Key findings from ORION:3
- Low and high dose rosuvastatin reduced LDL-C by 39 and 58 percent, respectively (p<0.001)
- Mean change in artery wall area of 0.54mm2 (range -0.70 to 1.54) and lumen area of -0.03 mm2 (range -1.31 to 1.39)
- High dose rosuvastatin reduced portion of vessel wall comprised by the lipid-rich necrotic core by 32.7 percent
(c) METEOR is a randomised, double-blind, placebo-controlled, international study to evaluate the effect of CRESTOR 40mg/day on carotid intima-media thickness (IMT) in asymptomatic, hypercholesterolaemic subjects with a low risk of coronary heart disease (CHD) and sub-clinical evidence of atherosclerotic disease as determined by a thickened carotid IMT (maximum IMT >1.2 and <3.5 mm).
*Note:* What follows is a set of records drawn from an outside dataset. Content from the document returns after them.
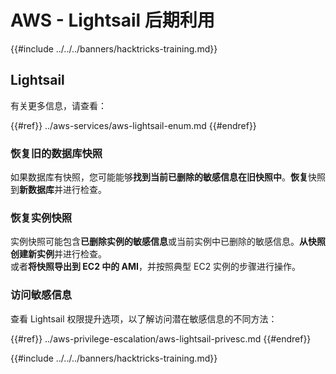 # AWS - Lightsail 后期利用

{{#include ../../../banners/hacktricks-training.md}}

## Lightsail

有关更多信息，请查看：

{{#ref}}
../aws-services/aws-lightsail-enum.md
{{#endref}}

### 恢复旧的数据库快照

如果数据库有快照，您可能能够**找到当前已删除的敏感信息在旧快照中**。**恢复**快照到**新数据库**并进行检查。

### 恢复实例快照

实例快照可能包含**已删除实例的敏感信息**或当前实例中已删除的敏感信息。**从快照创建新实例**并进行检查。\
或者**将快照导出到 EC2 中的 AMI**，并按照典型 EC2 实例的步骤进行操作。

### 访问敏感信息

查看 Lightsail 权限提升选项，以了解访问潜在敏感信息的不同方法：

{{#ref}}
../aws-privilege-escalation/aws-lightsail-privesc.md
{{#endref}}

{{#include ../../../banners/hacktricks-training.md}}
The METEOR clinical trial has been completed and the study has been submitted for presentation at the American College of Cardiology meeting in March 2007.
Atherosclerosis occurs when there is a build-up of fatty or fibrous deposits, to form areas called plaques, in the artery wall. The build-up of plaques causes the artery to narrow and this can reduce the blood supply to vital organs such as the heart and brain, resulting in symptoms such as angina or transient ischaemic attacks. Plaques can also rupture leading to a sudden, complete blockage of blood flow. In the heart, this causes a heart attack and in the brain, this causes a stroke.
CRESTOR has now received regulatory approvals in more than 84 countries across five continents. Over 8.4 million patients have been prescribed CRESTOR worldwide, and from clinical trials, marketed use, the recently published National Lipid Association safety evaluation, and early pharmacoepidemiology data, the safety profile is in line with other marketed statins.
The 40 mg dose is the highest registered dose of CRESTOR. CRESTOR should be used according to the prescribing information, which contains recommendations for initiating and titrating therapy according to the individual patient profile. In most countries, the usual recommended starting dose of CRESTOR is 5 or 10mg.
1. SJ Nicholls, I Sipahi, A Colagiovanni, K Wolski, P Schoenhagen, T Crowe, JS Raichlen, VA Cain, S Kapadia, EM Tuzcu and SE Nissen. Arterial Wall Remodeling in Response to Atheroma Regression with Very Intensive Lipid Lowering: Insights from the ASTEROID trial. Presented at: American Heart Association; 15th November, 2006; Chicago, Illinois. USA.
2. Nissen SE et al. Effect of Very High-Intensity Statin Therapy on Regression of Coronary Atherosclerosis: The ASTEROID Trial. JAMA. 2006;295:1556-1565.
3. HR Underhill, TS Hatsukami, JS Raichlen, J Waterton, F Liu, WS Kerwin, T Saam, B Chu, N Takaya, XQ Zhao, W Hamar, C Yuan. Morphology-Enhanced Probabilistic Plaque Segmentation Identifies Regression of the Lipid-Rich Portion of Carotid Plaques after 2 Years of Rosuvastatin Therapy. Presented at: American Heart Association; 12th November, 2006. Chicago, Illinois, USA.